MILLINOCKET, Maine — Where most people see the Grindstone Scenic Byway, Fred Michaud sees a story to be told.
The question, Michaud said, is: How do people along the byway best use the 59-mile national landmark to reflect the area it runs through?
“It’s really about developing the story of the region,” Michaud, a Maine Department of Transportation policy analyst, said during a meeting of the Grindstone Scenic Byway Corridor Advocacy Group on Thursday. “What makes this place special? Why do people like to live here? What elements of the region do they want to see reflected [in the byway]?”
The advocacy group and local businesspeople met at Pelletier Loggers Family Restaurant on Thursday to begin to answer those questions. Group members said they recognized that the byway is a national treasure by virtue of the National Scenic Byways Program designation.
One of only about 3,050 routes so designated nationwide and in Puerto Rico since 1992, the U.S. Department of Transportation named the road a byway in 2007 based on its archaeological, cultural, historic, natural, recreational and scenic qualities. Katahdin region leaders have worked to extend it since then.
The byway runs from the Baxter State Park boundary near Togue Pond over Baxter Park and Millinocket Lake Road to Millinocket, where it joins Route 11 to East Millinocket and Medway. It then goes to Stacyville and Sherman, then north to Patten, home of the Lumbermen’s Museum. From Patten the byway follows Route 159 through Mount Chase and the Village of Shin Pond to the northern boundary of Baxter State Park at Matagamon, according to a website dedicated to it, https://sites.google.com/site/grindstonebyway/.
Signs marking the route went up about two years ago. The designation comes with a plethora of international publicity and tourists, but the tourists, Michaud said, need something to see more than the road itself.
He and other committee members are forming a steering committee that will guide the installation of kiosks, parking areas and other highlights along the byway that will tell the region’s story.
They hope that the tourism created by the byway will stimulate all aspects of the region’s economy. For it to succeed, they said, the byway must reflect everything unique and noteworthy about the area — not just what’s touristy.

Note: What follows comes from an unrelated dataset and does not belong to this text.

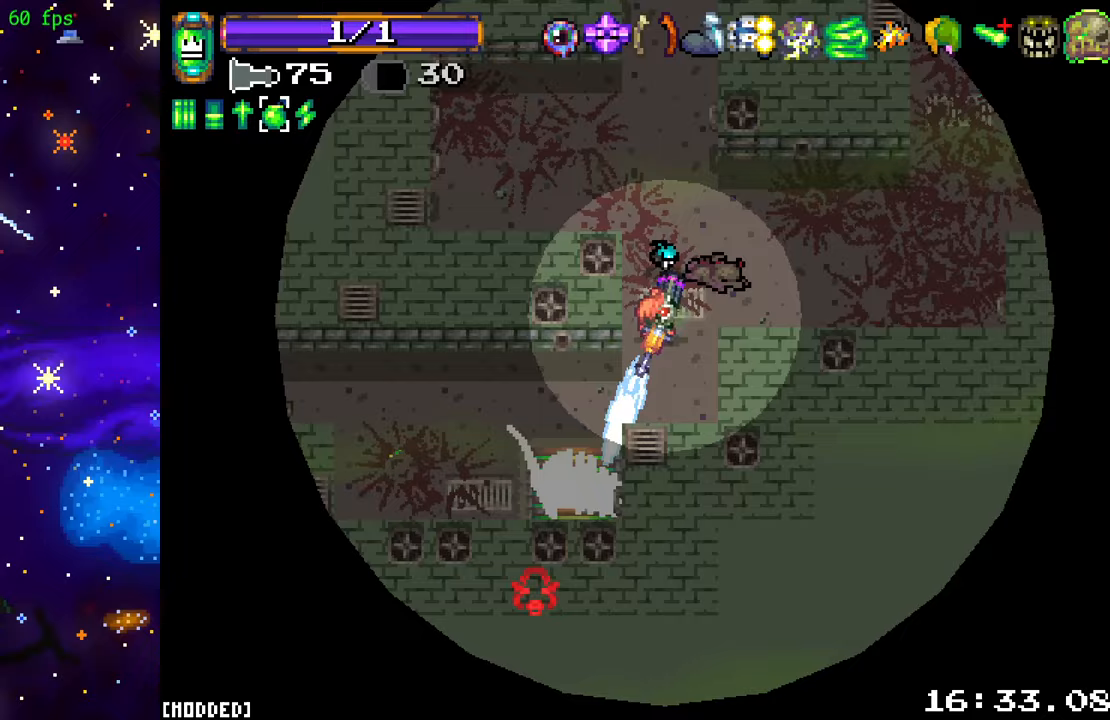
{"buttons": ["R2"], "left_stick": "center", "right_stick": "down-left", "events": [[117, "left_stick", "center"], [367, "left_stick", "up"], [450, "left_stick", "center"]]}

Committee members encouraged businesspeople to make the designation a part of their businesses’ offerings and advertising to help build tourism traffic. The committee also is seeking government funding and private investment to help build out the byway’s infrastructure.
Alice Morgan, president of the Millinocket Downtown Revitalization Committee, said she believed the byway could grow to be an important part of the Katahdin region’s economy if it properly reflects the region itself.
“The skeleton is out there,” she said of the byway. “Now we have to put the meat on the bones.”
East Millinocket Selectman Mark Marston said he believed the meeting would help stimulate greater cooperation and communication among region businesses and cultural site operators as they work to determine what of the region the byway should reflect.
John Noll, a program manager at Eastern Maine Development Corp., an economic development agency working on the byway, said more interarea cooperation must occur before the byway can be finished.
Too many involved divide the region between East Millinocket, Medway and Millinocket and its other areas — Sherman, Patten and Stacyville — when the approach must be more inclusive, he said.